CHINA CRACKS DOWN ON CRYPTO

Chinese law enforcement agencies swept through 23 cities, provinces, and regions last week, busting 170 criminal groups and arresting at least 1,100 people alleged to have used cryptocurrencies to launder profits from telephone and Internet scams.
The groups routinely shifted their take from one digital currency to another in attempts to hide their trails, authorities said.
The government of the western province of Qinghai ordered cryptocurrency mines shut down and vowed authorities would investigate mines masquerading as data or supercomputing centers.

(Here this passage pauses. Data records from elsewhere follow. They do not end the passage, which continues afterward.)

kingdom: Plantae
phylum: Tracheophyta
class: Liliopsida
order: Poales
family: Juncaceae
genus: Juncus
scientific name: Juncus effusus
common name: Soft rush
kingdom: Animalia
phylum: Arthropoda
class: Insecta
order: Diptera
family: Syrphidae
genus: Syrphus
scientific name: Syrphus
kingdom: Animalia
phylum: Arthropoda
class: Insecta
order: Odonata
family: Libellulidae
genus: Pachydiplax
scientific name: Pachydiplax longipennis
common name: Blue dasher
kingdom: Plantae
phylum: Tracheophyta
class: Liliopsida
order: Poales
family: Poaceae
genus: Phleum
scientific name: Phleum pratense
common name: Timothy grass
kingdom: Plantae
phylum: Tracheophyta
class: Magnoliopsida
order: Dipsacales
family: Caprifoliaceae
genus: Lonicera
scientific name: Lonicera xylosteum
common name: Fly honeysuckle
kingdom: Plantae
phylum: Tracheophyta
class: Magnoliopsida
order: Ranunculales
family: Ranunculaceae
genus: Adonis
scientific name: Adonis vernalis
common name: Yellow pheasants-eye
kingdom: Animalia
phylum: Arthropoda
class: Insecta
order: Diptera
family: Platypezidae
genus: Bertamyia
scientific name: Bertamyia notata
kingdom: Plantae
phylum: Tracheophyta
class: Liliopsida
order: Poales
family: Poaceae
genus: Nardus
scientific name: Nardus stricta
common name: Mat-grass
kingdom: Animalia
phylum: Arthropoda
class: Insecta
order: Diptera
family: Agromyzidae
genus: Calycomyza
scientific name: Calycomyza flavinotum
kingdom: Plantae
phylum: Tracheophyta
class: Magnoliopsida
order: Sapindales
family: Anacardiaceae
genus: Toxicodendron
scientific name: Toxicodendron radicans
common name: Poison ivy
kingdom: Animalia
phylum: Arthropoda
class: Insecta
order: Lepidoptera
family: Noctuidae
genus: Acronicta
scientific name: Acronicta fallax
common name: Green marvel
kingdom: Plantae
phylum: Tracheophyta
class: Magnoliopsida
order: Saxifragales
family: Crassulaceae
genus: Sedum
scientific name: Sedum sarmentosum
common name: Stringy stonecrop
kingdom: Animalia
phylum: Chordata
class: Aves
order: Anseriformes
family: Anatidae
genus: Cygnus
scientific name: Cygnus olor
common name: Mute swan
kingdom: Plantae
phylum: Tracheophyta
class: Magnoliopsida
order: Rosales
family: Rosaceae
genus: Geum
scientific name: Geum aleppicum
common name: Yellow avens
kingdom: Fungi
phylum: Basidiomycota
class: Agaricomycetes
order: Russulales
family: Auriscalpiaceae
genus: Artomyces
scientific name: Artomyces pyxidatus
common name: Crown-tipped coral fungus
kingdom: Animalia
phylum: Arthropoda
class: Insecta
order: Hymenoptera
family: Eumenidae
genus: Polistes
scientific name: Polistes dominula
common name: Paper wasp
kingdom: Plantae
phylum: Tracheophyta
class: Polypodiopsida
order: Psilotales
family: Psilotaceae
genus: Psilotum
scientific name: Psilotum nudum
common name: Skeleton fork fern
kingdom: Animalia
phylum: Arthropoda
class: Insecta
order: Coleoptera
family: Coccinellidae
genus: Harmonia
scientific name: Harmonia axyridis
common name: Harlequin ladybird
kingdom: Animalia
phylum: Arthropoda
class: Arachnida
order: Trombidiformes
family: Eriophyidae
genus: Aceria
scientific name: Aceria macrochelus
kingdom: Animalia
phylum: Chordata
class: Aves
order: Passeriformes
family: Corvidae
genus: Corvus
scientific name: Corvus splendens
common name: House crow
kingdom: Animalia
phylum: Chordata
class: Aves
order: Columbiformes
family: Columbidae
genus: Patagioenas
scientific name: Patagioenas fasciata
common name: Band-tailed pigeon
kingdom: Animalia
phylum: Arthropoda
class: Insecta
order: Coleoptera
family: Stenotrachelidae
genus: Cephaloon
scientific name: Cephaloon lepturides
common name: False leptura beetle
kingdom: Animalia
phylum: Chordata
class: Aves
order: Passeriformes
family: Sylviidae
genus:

The raids followed last month’s pledge by China’s central bank to crack down on “Bitcoin mining and trading behavior,” claiming the digital coins were being used to hide ill-gotten gains.
The government became more active in combating cryptocoins after months of whiplash trading and in response to president Xi Jinping’s pledge to reduce China’s carbon emissions.
Cryptocurrencies are “mined” using massive computing power to solve mathematical problems, burning large amounts of electricity and increasing emissions from electric generating plants.
China’s crackdown may have unintended benefits, crypto strategist Joel Kruger at LMAX Digital told the Wall Street Journal.
“This is a positive in that it’s forcing mining to be more spread out geographically from its recent concentration in China”, he said, “and it’s forcing [a] shift to more environmentally friendly ways of mining” and away from China’s coal-dependent electric grid.